Apple TV is going to change everything - sooner or later.
For the moment Apple TV is just a $99 set-top box that lets you access content from the Internet or your home Mac or PC.
It's a nice product, but it's not revolutionary.
But for Apple Inc. (Nasdaq: AAPL) to get anywhere close to that level, Apple TV will need features that radically improve, if not completely change, how people watch television.
One thing we know for certain is that late CEO Steve Jobs thought the television industry is "broken" and that he had a vision for revamping television as he had done with music and mobile phones.

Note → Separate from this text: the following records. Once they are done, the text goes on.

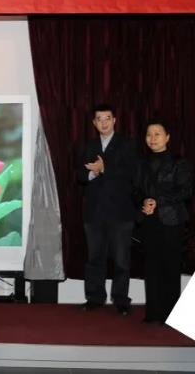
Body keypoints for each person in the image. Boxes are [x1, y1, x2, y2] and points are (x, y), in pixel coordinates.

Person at [77, 104, 138, 315]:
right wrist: (92, 173)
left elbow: (132, 174)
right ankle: (94, 298)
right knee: (94, 259)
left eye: (107, 118)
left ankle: (121, 300)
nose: (103, 123)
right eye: (99, 119)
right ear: (94, 123)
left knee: (121, 260)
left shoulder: (127, 145)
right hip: (94, 213)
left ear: (114, 120)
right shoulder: (89, 146)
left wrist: (105, 168)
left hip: (121, 212)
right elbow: (79, 175)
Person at [133, 119, 193, 324]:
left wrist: (157, 201)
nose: (152, 138)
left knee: (170, 266)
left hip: (172, 220)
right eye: (149, 134)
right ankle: (153, 312)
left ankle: (171, 314)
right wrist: (144, 201)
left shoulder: (179, 162)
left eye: (157, 134)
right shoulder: (141, 163)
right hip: (150, 220)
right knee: (151, 267)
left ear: (167, 137)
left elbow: (186, 191)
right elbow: (136, 190)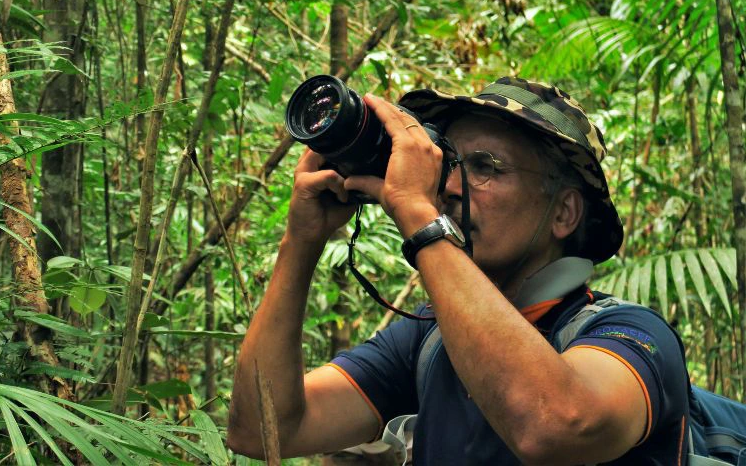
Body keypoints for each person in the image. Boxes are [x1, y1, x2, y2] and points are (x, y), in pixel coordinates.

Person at [227, 77, 690, 465]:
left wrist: (419, 219)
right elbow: (262, 430)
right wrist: (301, 241)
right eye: (449, 163)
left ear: (563, 214)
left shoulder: (630, 335)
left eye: (485, 167)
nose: (448, 187)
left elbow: (555, 425)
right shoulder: (426, 341)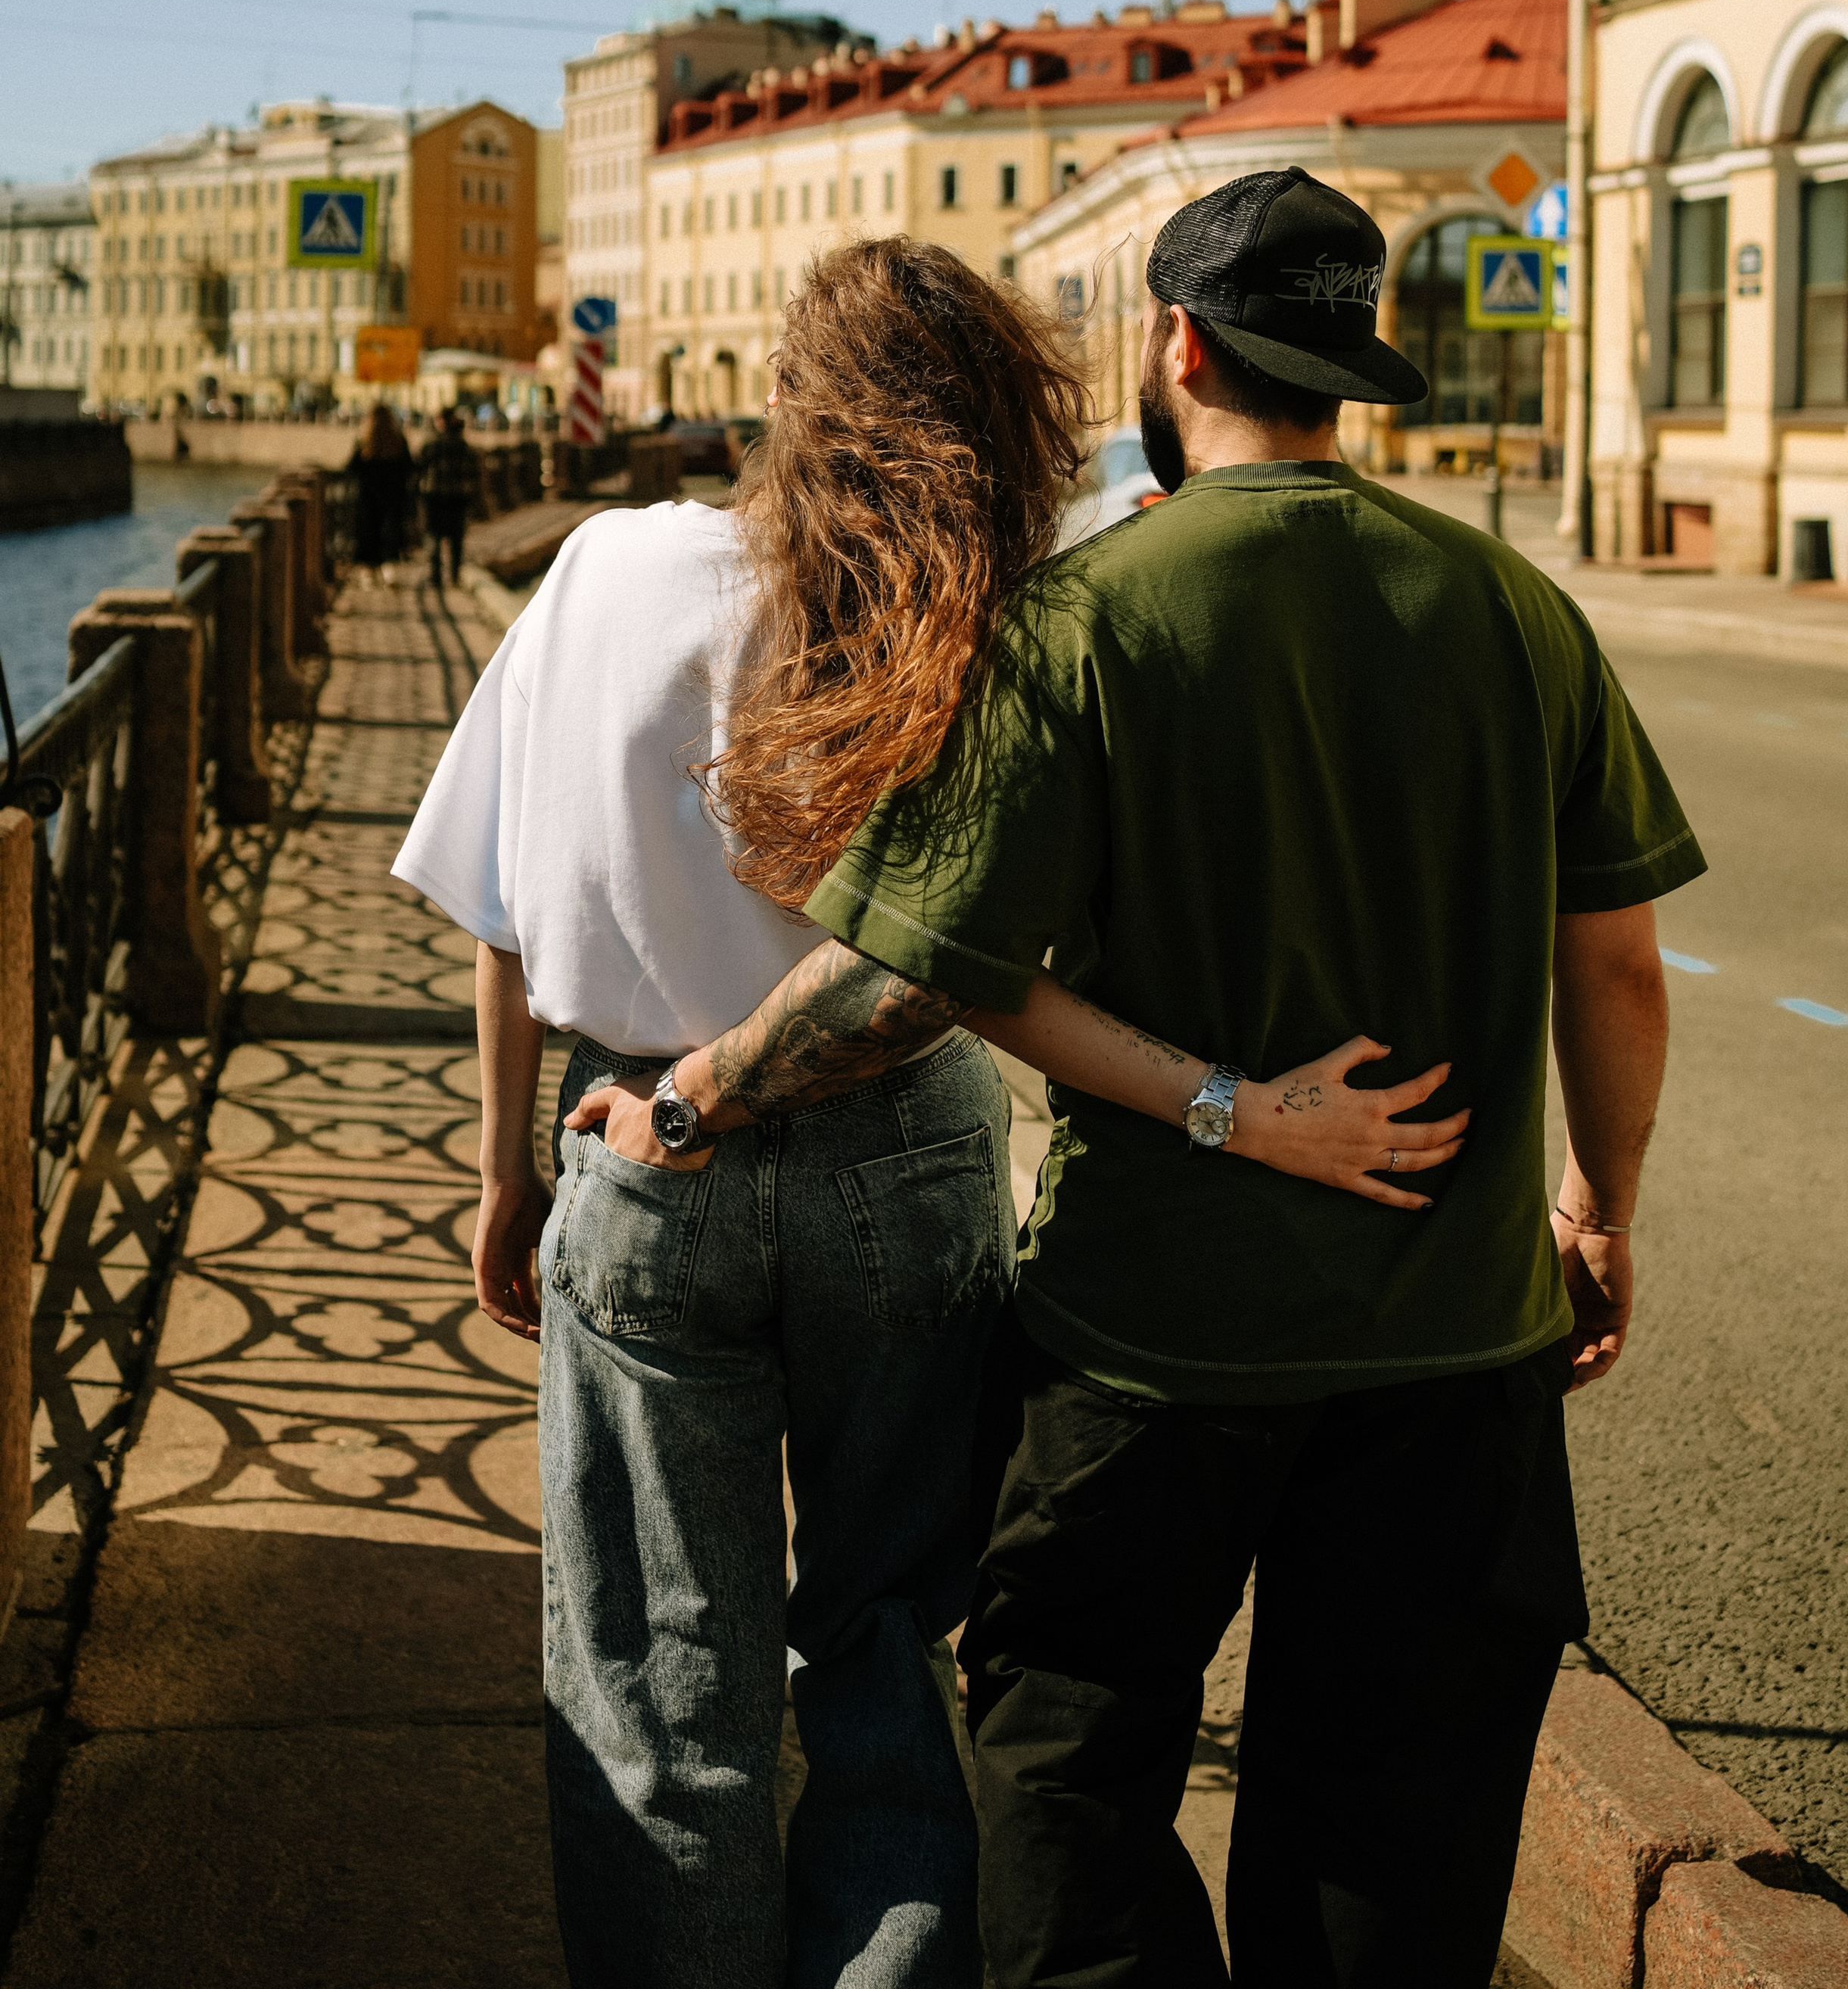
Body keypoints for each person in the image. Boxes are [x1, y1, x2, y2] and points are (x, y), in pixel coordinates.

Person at [649, 169, 1705, 1988]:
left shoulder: (1077, 624)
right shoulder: (1510, 607)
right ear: (1347, 369)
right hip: (1455, 1356)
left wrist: (694, 1097)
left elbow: (914, 977)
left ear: (1177, 341)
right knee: (1392, 1847)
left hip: (1148, 1356)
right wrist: (1593, 1213)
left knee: (1059, 1787)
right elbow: (1611, 961)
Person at [392, 235, 1467, 1989]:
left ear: (783, 398)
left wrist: (501, 1167)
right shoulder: (996, 593)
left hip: (635, 1145)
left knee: (657, 1673)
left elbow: (507, 911)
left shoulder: (602, 567)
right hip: (908, 1142)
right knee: (890, 1629)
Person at [345, 402, 413, 582]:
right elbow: (409, 467)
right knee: (390, 532)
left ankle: (369, 574)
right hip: (393, 496)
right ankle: (389, 571)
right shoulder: (398, 440)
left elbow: (351, 468)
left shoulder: (364, 442)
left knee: (369, 532)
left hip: (368, 497)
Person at [417, 403, 479, 587]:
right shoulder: (463, 445)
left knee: (433, 534)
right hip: (458, 496)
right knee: (456, 537)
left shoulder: (431, 444)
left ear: (441, 421)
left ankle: (435, 576)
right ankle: (454, 576)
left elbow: (419, 468)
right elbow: (473, 473)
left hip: (433, 495)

"I'd like to create an integrated television set that is completely easy to use," Jobs famously told his biographer, Walter Isaacson. "It would be seamlessly synced with all of your devices and with iCloud. It will have the simplest user interface you could imagine. I finally cracked it."
The main reason we don't have a Steve Jobs-like Apple TV now is that the players in the television industry are wary of Apple, having witnessed how the tech giant sucked the lion's share of profits from the other industries it disrupted.
The delay has given Apple's rivals a head start. Both Microsoft Corp.'s (Nasdaq: MSFT) Xbox 360 as well as Google Inc.'s (Nasdaq: GOOG) Google TV already do some of what Jobs envisioned.
But neither of those companies is likely to bring a solution to market as elegant and unified as Apple's.
Based on news tidbits and patent filings, we actually have some pretty good clues about what Apple could do with Apple TV.
While a future Apple TV (or iTV) may not include all of these ideas, it will have to include at least some of them if it is to make any significant impact. Exactly what Apple will release, however, remains a mystery.
Even Apple CEO Tim Cook doesn't seem quite sure what might evolve from this "hobby."
"This is an area of intense interest for us," Cook said at the All Things Digital Conference in May. "We're going to keep pulling this string and see where it takes us."